The 3 atm (partial pressure) of H2 will combine with 1.5 atm (partial pressure) of O2 to produce 3 atm (partial pressure) of H2O, with 2.5 atm (partial pressure) of O2 left over. Thus 7 atm of reactants produces 5.5 atm of products + unreacted O2.
I am assuming that the inital and final temperatures are what you have specified. This means that the heat of reaction will have been transfered out, as would be the case with a calorimeter. In that situation, with constant T and volume, the final pressure is proportional to the number of moles present, and that factor is 5.5/7 = 0.7857, at both temperatures.
I made a mistake in my previous answer by not considering the condensation of H2O. At 25C, almost all of the H20 produced will be in liquid form, so the actual pressure of the gas after cooling down the reaction products to 25 C will be 2.5/7 = 35.7% of the initial pressure. At 125 C, most (but not all) of the H2O produced by combustion will be in gaseous form. You will have to make use of data on the saturation pressure of H2O to get exact answers.
To determine the pressure of the tank after the reaction has occurred, we need to consider the ideal gas law. The ideal gas law equation is PV = nRT, where P is the pressure, V is the volume, n is the number of moles of gas, R is the gas constant, and T is the temperature in Kelvin.
First, let's find the number of moles of each gas.

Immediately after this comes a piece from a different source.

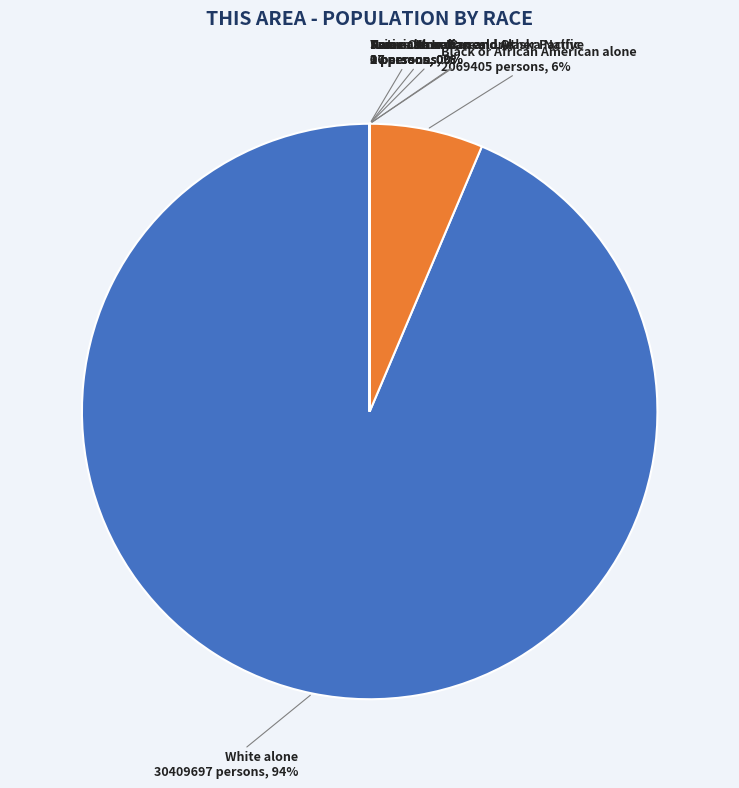

The Two or More Races slice represents 13% of the pie. True or false?

False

We can use the ideal gas law equation to calculate the number of moles.
For hydrogen gas:
PV = nRT
3 atm * 75 L = n * (0.0821 L * atm / mol * K) * (25 + 273) K
225 atm * L = n * 0.0821 L * atm / mol * K * 298 K
n (moles of H2) = (225 atm * L) / (0.0821 L * atm / mol * K * 298 K)
n (moles of H2) = 9.15 mol (rounded to two decimal places)
For oxygen gas:
PV = nRT
4 atm * 75 L = n * (0.0821 L * atm / mol * K) * (25 + 273) K
300 atm * L = n * 0.0821 L * atm / mol * K * 298 K
n (moles of O2) = (300 atm * L) / (0.0821 L * atm / mol * K * 298 K)
n (moles of O2) = 12.18 mol (rounded to two decimal places)
Now, let's calculate the total number of moles of gas in the tank:
Total moles of gas = moles of H2 + moles of O2
Total moles of gas = 9.15 mol + 12.18 mol
Total moles of gas = 21.33 mol (rounded to two decimal places)
To find the pressure of the tank after the reaction, we can use the ideal gas law equation with the new volume and temperature.
For 25°C (298 K):
PV = nRT
P * 75 L = 21.33 mol * (0.0821 L * atm / mol * K) * 298 K
P = (21.33 mol * 0.0821 L * atm / mol * K * 298 K) / 75 L
P ≈ 6.81 atm (rounded to two decimal places)
For 125°C (398 K):
PV = nRT
P * 75 L = 21.33 mol * (0.0821 L * atm / mol * K) * 398 K
P = (21.33 mol * 0.0821 L * atm / mol * K * 398 K) / 75 L
P ≈ 9.13 atm (rounded to two decimal places)
Therefore, the pressure of the tank at 25°C is approximately 6.81 atm, and at 125°C, it is approximately 9.13 atm.